Discourse: Putting an end to capital flight by forgiving financial crimes
The Jakarta Post
Jakarta, posted: Tue, June 23, 2015 | 08:52 am
Bambang Brodjonegoro - JP/Jerry Adiguna
In a bid to bring home billions of dollars in financial assets stashed overseas, the government is planning a bill on a tax amnesty. The facility will allow financial crimes, from corruption to money laundering and tax evasion, to be exempt from all charges in exchange for the beneficiaries repatriating their assets. Finance Minister Bambang Brodjonegoro talked to The Jakarta Post's Nadya Natahadibrata, Esther Samboh and Rendi A. Witular on Sunday regarding the proposed facility. Following are excerpts from the interview:
Question: How's the progress on the revision of general tax system (KUP) law? We've heard that it will include a tax amnesty facility.
Answer: We are planning to deliberate the KUP revision first. The revision bill will be submitted during this [legislature] hearing period. We'll see about a tax amnesty. It will not be part of the KUP law, because a mere tax amnesty would not be attractive. We need an amnesty with a broader scope.
A broader scope?
A pardon for general financial crimes, including corruption, money laundering and so on. No one will be interested in complying if the amnesty only covers taxes.
What do you mean by financial crimes?
The point is that this bill is not merely about tax. We have a bigger agenda, an agenda to bring back the funds from overseas. In order to do that, people need assurances. In exchange for having to pay taxes, they want their past crimes ' which led to them owing so much ' to be forgiven as well.
They got their money somehow, and how they got it may not be in accordance with our laws, for example through tax crimes.
Most importantly, when we repatriate the funds and tell them to pay the taxes, there has to be an incentive. And that incentive is in the form of an amnesty.
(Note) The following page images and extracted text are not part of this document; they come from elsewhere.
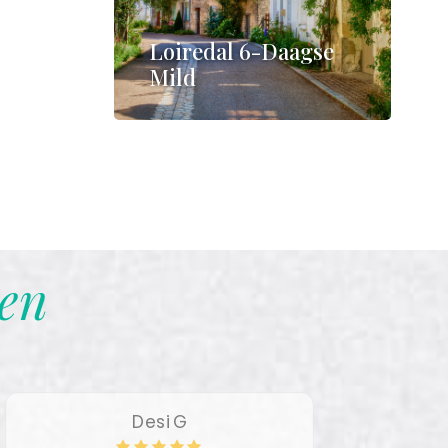
Loiredal 6-Daagse
Mild
€895
en
Desi G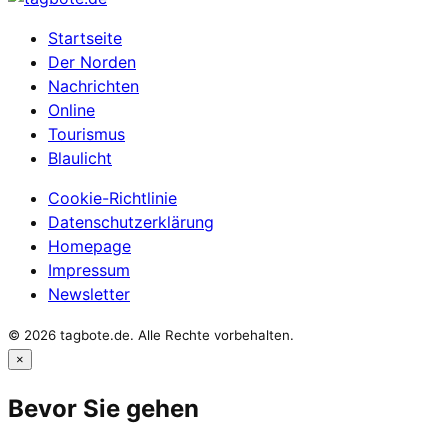
Startseite
Der Norden
Nachrichten
Online
Tourismus
Blaulicht
Cookie-Richtlinie
Datenschutzerklärung
Homepage
Impressum
Newsletter
© 2026 tagbote.de. Alle Rechte vorbehalten.
×
Bevor Sie gehen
Such a facility will surely draw criticism of moral hazard. How do you respond to that?
Do we want the status quo or do we want to change things? If we want the status quo, fine. But who's happy? Tell me, who is happy for the funds to stay overseas? Singapore, that's who. Once this policy is implemented, [Singapore] will be affected.
What is the value of the parked funds in question?
According to McKinsey, which was hired by Bank Mandiri to carry out a study, the total funds reach around Rp 4 quadrillion (US$300 billion) in Singapore, comprising Rp 2 quadrillion in assets and another Rp 2 quadrillion in cash.
That's in Singapore alone, not to mention [funds in] Hong Kong, Switzerland, Luxembourg and the Cayman Islands.
We are currently targeting Singapore because we assume they accommodate most [of the funds]. There are [funds hidden] in other countries as well, but Singapore is the closest, so it's the easiest. The study from McKinsey is only an estimate, not an exact amount. But the point is, it's worth going after.
Has any country ever implemented a similar policy?
There are a lot. Italy implements the scheme regularly.
Do those schemes cover funds from corruption and money-laundering practices?
Yes. In Italy, money from the mob has been repatriated. What's important is that [our planned amnesty] triggers a kind of national reconciliation to bring home our money. We spend our time cursing corruptors, but they are safe in Singapore. It's not fair. The one who benefits from their safety is not us, but Singapore.
But once again, we still need to convince law enforcers, the National Police, [money-laundering watchdog] the financial transaction report and analysis centre (PPATK) etc. That is the most important task.
Won't the facility contravene other laws?
This is a special case. We will lock the funds here once they are repatriated, preventing them from being stashed overseas again. We will find a way to lock the funds up.
Has the House of Representative agreed to this?
We'll see who will propose this bill, the government or the House. I hope the bill can be passed this year to help us bolster revenues. This is aimed at generating more income and stability. The Central Bank will be more secure and the dollar market will be stronger.
If possible, the law will be implemented this year. Drafting the bill itself is not a complicated task. The bill is quite simple. The most important aspect is to ensure that all the stakeholders are on the same page.
Whose idea was the facility?
A lot of parties, including the President, had the idea. I initially proposed only a tax amnesty. But then our friends at the taxation directorate general suggested that a mere tax amnesty would not be attractive, because [tax evaders] would only be spared from tax crimes. Their other mistakes of being part of illegal cartels or cheating on export proceeds would not have been pardoned. What would they have obtained in exchange for returning the money? Nothing. They would have remained criminals. The President also spoke to me about national reconciliation.
The amnesty should not be seen simply as pardoning those who have made mistakes. It should also serve to put an end to capital flight. We need to bring capital back into Indonesia.
Now is our chance for reform, during our first year [in government]. If we leave it too late, the political climate won't be right.
The President has said that he will deal with the law enforcement agencies himself [in support of the amnesty].